**Problems to work on:**
1) From the essay on Irenaeus, reproduce word for word the stretch starting with "By framing most" and going on through "and finally Jesus.".
2) Locate each line of the records that contains the string "compared", treating uppercase and lowercase as different, and copy those lines.

Imagine if one of the twelve disciples of Jesus had personally discipled a man whose pupil had written a short book for us, a book that explains the barest essentials of the apostles’ teaching. What a treasure it would be if we found such a book! In 1904, a priest of the Oriental Orthodox Church of Armenia uncovered exactly such a book, the Demonstration of the Preaching of the Apostles. Its author, Bishop Irenaeus of Lugdunum (modern Lyons, France) had learned under Bishop Polycarp of Smyrna, a disciple of the Apostle John. Irenaeus wrote this short book of roughly fifty pages to his beloved friend Marcianus. Just one generation removed from the Apostle John, Irenaeus gifted Marcianus (and us) with an early “manual of essentials” so that Marcianus (and we) could learn “in a short space all the members of the body of truth.”1
This book by Irenaeus surprised me in three ways:
By quoting almost exclusively from the Old Testament Scriptures rather than from the Apostles.
By framing most of his topics through the overarching theme of authority, beginning with that of God, then moving consecutively through the authority Adam, then Satan, and finally Jesus.
By resolving the problem of sin, not through justice or a substitutionary death, but through the transformation of humanity. It is this surprise which I present for consideration today, the resolution of the problem sin according to Irenaeus.
THREE IRENAEIC PROBLEMS
Just a few sentences into Demonstration, Irenaeus encouraged his beloved Marcianus to stay on the “one way” which leads to the kingdom of heaven. Then he warned him, “Other ways bring down to death, separating man from God.”2 At the outset, Irenaeus was concerned not about the torments of hell, but of death’s chief power: “separating man from God.” He then framed the purpose of the incarnation of Jesus, not for justice nor for satisfying divine wrath, but, “in order to abolish death and show forth life and produce a community of union between God and man.”3
A little further on, Irenaeus recounted the fall of humanity at Eden. Surprisingly, he laid the blame for humanity’s fall at the feet of Satan rather than Adam: “But man was a child, not yet having his understanding perfected; wherefore also he was easily led astray by the deceiver.”4 When describing Satan’s persuasion, Irenaeus credited him with the transformation of humanity, saying he “made man sinful.”5 So Irenaeus added a second problem for Jesus to solve. Not only was humanity separated from God, but humanity had also been transformed from innocence into sinfulness.
Finally, Irenaeus wrote about human bondage. He said God appointed humanity to rule over all the earth, even over the angels and the archangel Satan who Irenaeus said dwelled here.6 Yet after summarizing the Old Testament, Irenaeus said that Satan had enslaved us instead: “in the original formation of Adam all of us were tied and bound up with death . . . death reigned over the flesh . . . flesh which sin had ruled and dominated . . .”7 The pupil of the Apostle John’s disciple presented three human problems: separation, transformation, and bondage. He did not emphasize God’s wrath, nor damnation, nor justice, nor any debt owed toward God.

**Data under study:**
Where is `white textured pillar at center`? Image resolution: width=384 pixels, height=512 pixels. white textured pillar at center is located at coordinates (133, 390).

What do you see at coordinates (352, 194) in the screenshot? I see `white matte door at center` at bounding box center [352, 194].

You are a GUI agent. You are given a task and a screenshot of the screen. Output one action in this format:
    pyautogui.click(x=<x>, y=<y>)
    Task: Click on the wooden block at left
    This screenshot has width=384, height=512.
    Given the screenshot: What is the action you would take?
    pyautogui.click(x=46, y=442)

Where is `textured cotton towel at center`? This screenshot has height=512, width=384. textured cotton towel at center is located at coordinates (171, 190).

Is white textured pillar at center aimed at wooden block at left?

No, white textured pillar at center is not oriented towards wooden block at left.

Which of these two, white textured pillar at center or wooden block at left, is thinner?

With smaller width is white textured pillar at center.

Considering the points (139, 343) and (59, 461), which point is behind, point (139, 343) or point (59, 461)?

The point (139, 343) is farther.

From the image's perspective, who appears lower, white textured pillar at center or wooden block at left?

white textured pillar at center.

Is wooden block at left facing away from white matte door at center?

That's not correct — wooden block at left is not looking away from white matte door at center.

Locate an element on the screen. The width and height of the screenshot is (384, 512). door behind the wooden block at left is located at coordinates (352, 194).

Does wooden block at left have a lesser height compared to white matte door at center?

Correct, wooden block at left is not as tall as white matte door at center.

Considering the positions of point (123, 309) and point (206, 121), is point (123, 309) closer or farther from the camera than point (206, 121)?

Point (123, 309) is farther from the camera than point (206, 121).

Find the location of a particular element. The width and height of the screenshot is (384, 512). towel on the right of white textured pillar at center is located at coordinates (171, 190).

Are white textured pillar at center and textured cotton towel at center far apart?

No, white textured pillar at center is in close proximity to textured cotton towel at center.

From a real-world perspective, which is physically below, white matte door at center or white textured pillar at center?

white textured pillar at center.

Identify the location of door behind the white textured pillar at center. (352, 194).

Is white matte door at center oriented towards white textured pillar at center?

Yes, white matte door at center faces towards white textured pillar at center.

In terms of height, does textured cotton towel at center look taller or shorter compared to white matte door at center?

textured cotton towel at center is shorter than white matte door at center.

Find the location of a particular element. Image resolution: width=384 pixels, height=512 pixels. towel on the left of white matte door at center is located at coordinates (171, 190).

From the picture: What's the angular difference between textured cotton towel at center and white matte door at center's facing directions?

**Solution list:**
1)
By framing most of his topics through the overarching theme of authority, beginning with that of God, then moving consecutively through the authority Adam, then Satan, and finally Jesus.

2)
Does wooden block at left have a lesser height compared to white matte door at center?
In terms of height, does textured cotton towel at center look taller or shorter compared to white matte door at center?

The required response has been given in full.